“那娘娘准备如何应对?”芙蓉好奇的问出这话。
郝漫清没有吭声,而是转过头盯着屏风后的浴桶。
猜到她的打算,淑琴急忙跪在地上,“娘娘万万不可做这种事,您不是知道如何改脉象装病吗?用那个法子就好了,实在不必行这样的危险之事。”
这话听得芙蓉一脸茫然,“怎么了?皇后娘娘要做什么?”
“若奴婢猜的没错,娘娘应该是想洗冷水来让自己得风寒。”淑琴脸色凝重的说出这话。
闻言,芙蓉吓了一跳,急忙跟着阻止:“娘娘可不能如此糊涂!这大冷天的,不烧火盆沐浴都冷呢,娘娘怎么能下冷水?这绝对不行!”
身体弱的人出去走一圈,吹吹冷风都要受不住,何况是她们娘娘这般身体本就有亏损的人,要是洗了冷水,恐怕会病的很重。
郝漫清皱眉道:“本宫不是任性,你们不知道,景然祯实在是太聪明了,并且略通医术,谁也不能保证他离开的这段日子,到底有没有自己偷偷学医,他定然能够看出来本宫改脉象的端倪,本宫不能让他发现,你们明白吗?”
看着她这副说一不二的样子,芙蓉和淑琴对视一眼,就算再不情愿,也只能点头答应了此事。
“既然娘娘心意已决,那奴婢们只有听令行事,可娘娘您也知道这是有风险的,万万不能逞强,若是实在坚持不住了,一定要早些出来。

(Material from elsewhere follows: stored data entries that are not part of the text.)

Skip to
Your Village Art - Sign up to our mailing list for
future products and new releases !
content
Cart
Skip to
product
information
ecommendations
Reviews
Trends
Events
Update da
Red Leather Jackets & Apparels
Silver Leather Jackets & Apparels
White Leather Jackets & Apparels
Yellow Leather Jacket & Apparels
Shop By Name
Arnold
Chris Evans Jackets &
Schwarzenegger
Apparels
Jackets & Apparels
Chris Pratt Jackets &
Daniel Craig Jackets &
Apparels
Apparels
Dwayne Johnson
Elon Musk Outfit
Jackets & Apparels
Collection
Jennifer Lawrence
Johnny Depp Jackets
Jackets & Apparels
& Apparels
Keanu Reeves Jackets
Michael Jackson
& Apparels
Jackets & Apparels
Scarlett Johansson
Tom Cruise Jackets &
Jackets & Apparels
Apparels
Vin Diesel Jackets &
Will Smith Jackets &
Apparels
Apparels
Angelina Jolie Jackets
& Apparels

”芙蓉咬咬牙,无奈的说出这话。
淑琴还想再阻止,却被她一个眼神制止了。
“你们若是没有什么异议,就去准备冷水吧。”郝漫清抬眼看了看窗外的大雪,目光越来越坚定。
她必须这么做。
另一边。
淑琴跟着芙蓉来到小厨房,顿时憋不住了,“你为何不让我阻止皇后娘娘?这样的事非同小可,天这么冷,万一娘娘因此缠绵病榻,事情可就不止这么简单了。”
闻言,芙蓉叹了口气,“你又不是不知道娘娘的性子,若是她决定的,恐怕谁也阻止不了,咱们只有听令行事,何况只是风寒罢了,与其看着娘娘所做的努力白费,永远也抓不住景然祯,不如就让她豁出去,左右有我们伺候着,娘娘不会有任何危险的。”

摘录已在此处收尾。